Bei Claudia Wiesenreiter und ihrem Vater Ewald Leikam ist alles gut gegangen. 2017 übergab er das auf Naturprodukte spezialisierte Geschäft am Unteren Platz in St. Veit an sie. "Aber er hatte sich schon zwei Jahre zuvor operativ zurückgezogen, die Zügel aus der Hand gegeben", sagt die 38-Jährige. "Er war und ist immer für mich da, aber ich habe ihn nicht im Hinterkopf." Die Junior-Chefin, selbst Mutter zweier Söhne, gibt heute fünf Mitarbeiterinnen Arbeit. Das Sortiment hat sie erweitert, die Unverpackt-Ware aufgestockt. Laden und Familienfrieden sind im Lot. Ebenso reibungslos klappte die Übergabe im Autohaus Aichlseder in Klagenfurt, wo Senior Hubert Aichlseder an Junior Max Aichlseder übergab. Und bei Sandwich Pucher in Klagenfurt, wo Senior Georg Pucher an seinen Sohn Martin Pucher übergab.

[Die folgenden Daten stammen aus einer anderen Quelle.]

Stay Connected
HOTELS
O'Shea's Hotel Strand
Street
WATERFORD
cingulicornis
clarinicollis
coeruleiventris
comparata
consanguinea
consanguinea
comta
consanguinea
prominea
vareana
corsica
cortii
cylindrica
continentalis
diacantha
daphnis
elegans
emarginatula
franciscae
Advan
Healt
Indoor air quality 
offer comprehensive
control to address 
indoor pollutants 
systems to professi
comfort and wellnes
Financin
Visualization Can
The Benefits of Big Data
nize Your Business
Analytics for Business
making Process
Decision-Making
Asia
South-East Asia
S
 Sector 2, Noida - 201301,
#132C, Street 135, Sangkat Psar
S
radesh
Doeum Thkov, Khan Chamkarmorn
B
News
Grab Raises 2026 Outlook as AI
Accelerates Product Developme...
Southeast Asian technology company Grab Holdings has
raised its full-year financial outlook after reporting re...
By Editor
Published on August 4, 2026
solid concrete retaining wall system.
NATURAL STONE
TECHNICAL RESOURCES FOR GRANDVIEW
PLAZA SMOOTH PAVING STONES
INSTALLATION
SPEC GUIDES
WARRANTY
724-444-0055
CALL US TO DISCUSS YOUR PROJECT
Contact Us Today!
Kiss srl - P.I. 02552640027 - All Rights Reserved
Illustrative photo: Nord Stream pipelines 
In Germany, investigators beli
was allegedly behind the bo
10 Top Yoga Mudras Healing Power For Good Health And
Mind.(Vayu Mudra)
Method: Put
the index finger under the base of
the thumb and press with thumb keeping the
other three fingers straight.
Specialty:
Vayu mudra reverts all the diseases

So wie bei den Leitgebs, den Aichlseders und den Puchers werden in Kärnten jedes Jahr 500 Klein- und Mittelbetriebe übergeben. Nur eben nicht so reibungslos.
Demnächst stehen laut einer Umfrage der Wirtschaftskammer 6000 Kärntner Unternehmen zur Übergabe an, weil die Chefs oder Chefinnen über 55 Jahre alt sind. Sie repräsentieren 40.000 Mitarbeiter – 20 Prozent aller Erwerbstätigen in Kärnten. Nicht genug, dass Lebenswerke in neue Hände gegeben werden müssen. "Es ist essenziell für den Standort, dass diese Übergaben gut gehen", sagen Wirtschaftskammer-Präsident Jürgen Mandl und Wirtschaftslandesrat Sebastian Schuschnig (ÖVP).
Erbrecht, Mietrecht, Rechtsformgestaltung, Umgründung, Vermögensübertragung, und Unternehmensbewertung sind die üblichen Stolpersteine bei Betriebsübergaben, bei denen immer der Übergeber viel Geld lukrieren, aber keine Haftungen behalten will; der Übernehmer immer wenig zahlen, aber keine Haftungen übernehmen will. Nicht selten sind Privatwohnung und Firma im selben Gebäude untergebracht.
Der Wandel der Gesellschaft bedingt, dass sich nun eine viel größere Hürde auftürmt: WER übernimmt? "Bisher wurden Betriebe nach unserer Erfahrung in Kärnten zu zwei Drittel innerhalb der Familie übergeben. Aber in der nächsten Generation wollen viele nicht. Sie haben gesehen, wie viel Arbeit der Betrieb bedeutet und fordern ihre Work-Life-Balance ein", sagt Kristin Grasser, Präsidentin der Kammer der Steuerberater und Wirtschaftsprüfer in Kärnten.
Land und Kammer starten nun eine Roadshow, um auf das Thema aufmerksam zu machen. Am Mittwoch, dem 6. April, ist Start in Klagenfurt. Weitere Termine sind der 25. April (Spittal), der 28. April (Wolfsberg) und der 4. Mai (Villach). Wer für seine Übergabe bzw. -nahme Expertenhilfe in Anspruch nimmt, kann eine Beratungsförderung von Land und Wirtschaftskammer in Anspruch nehmen. Gernot Murko, Präsident der Anwaltskammer Kärnten: "Wichtig ist, dass Experten schon frühzeitig an den notwendigen gesetzlichen Rahmenbedingungen mitwirken. Eine Übergabe ist keine Sache von heute auf morgen. Und auch der richtige Zeitpunkt will gewählt sein." Laut Jutta Steinkellner, der Leiterin des Wirtschaftskammer-Servicezentrums, ist auch eine Nachfolgebörse im Aufbau.